Background: When a patient with cancer or terminal illness is hospitalized, they may benefit from the input of their outpatient, primary oncologist or palliative care provider to inform key decisions. As most oncologists’ and ambulatory palliative care clinics are based outside the hospital, these conversations often happen via unreimbursed phone conversations, making it difficult to engage the primary team and/or family members in the discussion. Telehealth presents an opportunity for patients’ primary oncologists and palliative care providers to virtually join patients at the bedside via a billable telehealth encounter.

Purpose: To improve continuity and communication between (1) admitted patients and their families, (2) their primary oncologists or palliative care providers, and (3) primary medicine teams, we proposed using telehealth infrastructure to facilitate remote consultations between these three groups.
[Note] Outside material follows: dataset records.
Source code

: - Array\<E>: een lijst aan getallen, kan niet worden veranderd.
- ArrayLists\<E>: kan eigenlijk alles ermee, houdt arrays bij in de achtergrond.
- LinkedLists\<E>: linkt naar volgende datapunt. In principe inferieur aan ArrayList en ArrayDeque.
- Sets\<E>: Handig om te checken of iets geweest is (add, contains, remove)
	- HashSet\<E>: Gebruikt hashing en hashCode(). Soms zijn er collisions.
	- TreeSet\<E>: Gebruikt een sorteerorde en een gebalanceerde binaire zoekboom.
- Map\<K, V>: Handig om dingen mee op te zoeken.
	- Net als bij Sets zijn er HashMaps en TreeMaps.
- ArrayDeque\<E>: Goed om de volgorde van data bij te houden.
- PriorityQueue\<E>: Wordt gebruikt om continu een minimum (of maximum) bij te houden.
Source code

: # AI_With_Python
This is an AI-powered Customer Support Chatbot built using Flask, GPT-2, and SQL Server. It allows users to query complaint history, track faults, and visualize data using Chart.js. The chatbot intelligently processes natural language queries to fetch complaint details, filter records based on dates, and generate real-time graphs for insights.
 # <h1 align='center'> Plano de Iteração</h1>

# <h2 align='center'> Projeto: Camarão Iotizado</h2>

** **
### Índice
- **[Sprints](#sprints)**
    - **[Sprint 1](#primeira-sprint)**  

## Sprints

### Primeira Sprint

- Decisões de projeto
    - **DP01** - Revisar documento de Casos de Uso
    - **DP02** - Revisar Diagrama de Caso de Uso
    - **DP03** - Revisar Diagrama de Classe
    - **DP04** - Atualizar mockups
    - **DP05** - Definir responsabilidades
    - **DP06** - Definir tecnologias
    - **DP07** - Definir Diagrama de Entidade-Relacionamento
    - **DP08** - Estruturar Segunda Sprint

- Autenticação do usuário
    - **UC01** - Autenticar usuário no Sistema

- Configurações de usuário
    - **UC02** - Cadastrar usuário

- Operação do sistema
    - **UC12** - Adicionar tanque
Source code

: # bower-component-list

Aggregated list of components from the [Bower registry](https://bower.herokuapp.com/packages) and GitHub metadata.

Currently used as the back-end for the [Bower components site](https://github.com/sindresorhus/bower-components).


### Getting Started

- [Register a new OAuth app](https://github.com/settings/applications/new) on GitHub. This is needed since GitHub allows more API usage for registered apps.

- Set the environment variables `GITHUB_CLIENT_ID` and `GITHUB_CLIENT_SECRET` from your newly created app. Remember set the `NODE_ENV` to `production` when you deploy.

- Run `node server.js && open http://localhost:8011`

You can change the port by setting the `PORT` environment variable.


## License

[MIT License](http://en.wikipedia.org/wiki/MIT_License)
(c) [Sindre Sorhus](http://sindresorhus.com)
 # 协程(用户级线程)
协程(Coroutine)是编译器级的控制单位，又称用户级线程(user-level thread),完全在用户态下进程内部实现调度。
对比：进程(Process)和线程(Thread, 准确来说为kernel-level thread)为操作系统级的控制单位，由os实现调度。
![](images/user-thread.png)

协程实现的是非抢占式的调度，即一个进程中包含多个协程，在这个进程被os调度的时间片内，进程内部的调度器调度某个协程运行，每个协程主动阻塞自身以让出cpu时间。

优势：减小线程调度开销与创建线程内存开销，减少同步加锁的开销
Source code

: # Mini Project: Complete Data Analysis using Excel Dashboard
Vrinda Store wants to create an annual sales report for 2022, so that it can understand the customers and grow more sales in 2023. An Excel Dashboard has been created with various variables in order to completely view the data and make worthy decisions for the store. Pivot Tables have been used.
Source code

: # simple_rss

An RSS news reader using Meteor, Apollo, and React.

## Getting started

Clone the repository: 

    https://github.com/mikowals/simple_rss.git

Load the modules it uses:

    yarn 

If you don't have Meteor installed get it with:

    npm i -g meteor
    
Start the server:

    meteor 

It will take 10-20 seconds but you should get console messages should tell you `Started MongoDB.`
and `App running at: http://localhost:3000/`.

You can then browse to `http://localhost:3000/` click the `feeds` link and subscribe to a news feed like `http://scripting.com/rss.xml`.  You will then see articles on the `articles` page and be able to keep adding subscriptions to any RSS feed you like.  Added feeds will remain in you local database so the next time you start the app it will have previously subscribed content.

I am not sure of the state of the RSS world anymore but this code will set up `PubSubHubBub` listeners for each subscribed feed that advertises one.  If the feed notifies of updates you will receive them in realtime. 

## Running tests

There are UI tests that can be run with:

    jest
Description: The Remote Oncology/Palliative Care Video Encounter Program (or ROVE) was implemented in April 2018. An Epic Workbench report was developed that identified patients admitted to the hospital medicine service who had an outpatient oncologist or palliative care provider. A Telehealth Coordinator contacted patients’ oncologist/palliative care providers offering a ROVE visit and recorded subsequent encounter details. Scheduled ROVE consults were conducted using the Zoom ® video conferencing platform installed on mobile iPad tablets. After the visit, oncologists/palliative care providers were instructed on how to write a billable note for the visit.
The intervention was conducted over a period of 18 weeks for admitted patients with outpatient oncologists and 10 weeks for patients with outpatient palliative care providers, during which time 336 and 117 such patients respectively were admitted. Twenty-one patients with oncology providers and 10 patients with palliative care providers received ROVE consults, representing 10% and 9% of eligible patients in both groups, respectively (Figure 1). Barriers to conducting ROVE visits are noted in figure 2; lack of clinical necessity or lack of provider availability were the most frequent barriers in oncology, and lack of clinical need or a preference for in-person/phone/e-mail contact were the most frequent barriers in palliative care. In the oncology patient population, ROVE consults were used to discuss treatment options (n=11 patients or 52% of ROVE patients) or goals of care (n=10 patients or 48% of ROVE patients). Forty-eight percent of all oncology patients with ROVE visits (n=10 patients) transitioned to hospice during the hospitalization.

Conclusions: Telehealth can be used to provide remote consultation with outpatient oncology and palliative care providers in a hospital medicine patient population. In our patient population, though such telehealth encounters occurred in a relatively small percentage of eligible patients, the visits frequently discussed high-importance events such as a transition to hospice.